Why not? For one, how is "week of time" defined? Is it "over the course of a
week", while also working, taking the kids to school and so on? E.g. a few
hours each day perhaps? If so, why not?

> _I spent so much time researching tools that I forgot what I really wanted
> to do, and in that same amount of time, had I spent it doing the work I
> wanted to do, I would have finished the project._

In the above case, that would make it a weekly project. If you do a week's
research to buy a PC (or other tool) for a week-long project, then sure, you
have a problem.

If you do a week's research to buy a PC you'll use for 4-6 years, then by all
means, do it.

I agree with analysis paralysis, and pixel peeping, and too much obsessing
over specs. Just not with the way its phrased, and the examples given, which
all seem not very far from the right way to go about things.

------
satvikpendem
This is my first attempt at writing a blog post and maintaining a blog. I
wanted to write with interesting prose that still has clarity. It has two
parts, a section for general topics and ideas I've thought about, and another
for practical tutorials, mostly about programming and personal discipline.

It's just HTML and CSS for now but I'm interested in using ReasonML, React,
and some static site generator in React such as Gatsby and react-static.

Do check out other pieces on the main page for other interesting topics (most
yet forthcoming) and let me know what you think:
[https://satvikpendem.com](https://satvikpendem.com)

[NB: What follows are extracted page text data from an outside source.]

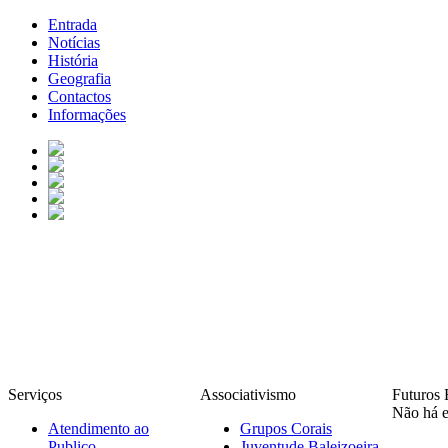
Entrada
Notícias
História
Geografia
Contactos
Informações
Serviços
Associativismo
Futuros 
Não há e
Atendimento ao
Grupos Corais
Publico
Juventude Baleizoeira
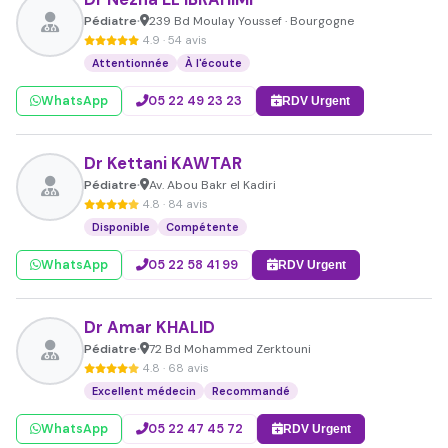
Pédiatre
239 Bd Moulay Youssef · Bourgogne
•
4.9 · 54 avis
Attentionnée
À l'écoute
WhatsApp
05 22 49 23 23
RDV Urgent
Dr Kettani KAWTAR
Pédiatre
Av. Abou Bakr el Kadiri
•
4.8 · 84 avis
Disponible
Compétente
WhatsApp
05 22 58 41 99
RDV Urgent
Dr Amar KHALID
Pédiatre
72 Bd Mohammed Zerktouni
•
4.8 · 68 avis
Excellent médecin
Recommandé
WhatsApp
05 22 47 45 72
RDV Urgent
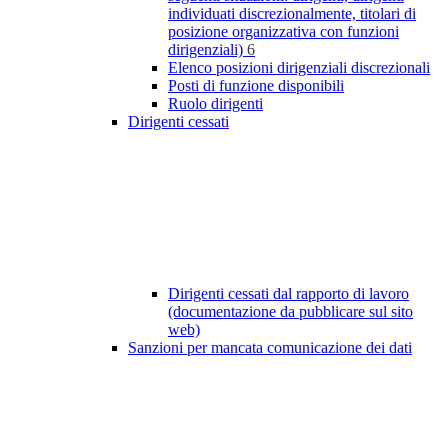
individuati discrezionalmente, titolari di
posizione organizzativa con funzioni
dirigenziali)
6
Elenco posizioni dirigenziali discrezionali
Posti di funzione disponibili
Ruolo dirigenti
Dirigenti cessati
Dirigenti cessati dal rapporto di lavoro
(documentazione da pubblicare sul sito
web)
Sanzioni per mancata comunicazione dei dati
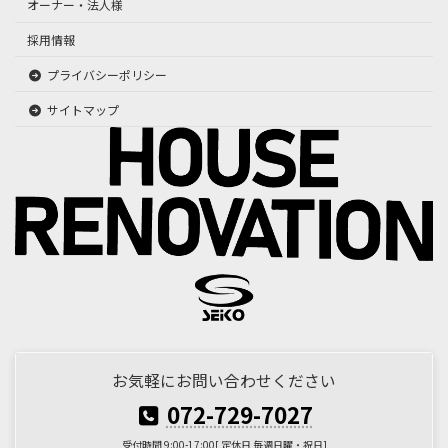
オーナー・法人様
採用情報
プライバシーポリシー
サイトマップ
お気軽にお問い合わせください
072-729-7027
受付時間 9:00-17:00[ 定休日 毎週日曜・祝日]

As well, not to plug myself too thoroughly, but the project I was working on
mentioned in the article is a todo list + calendar web app for those who'd
like to time box their day: [https://getartemis.app](https://getartemis.app)

------
zwieback
Don't obsess over anything would be good advice but sometimes it's hard not
to.

Also, sometimes obsessing is just part of the early phase of learning or doing
something new and over the years it wears off.

------
SQL2219
We are drowning in information, which leads us to split hairs on not-so-
important decisions.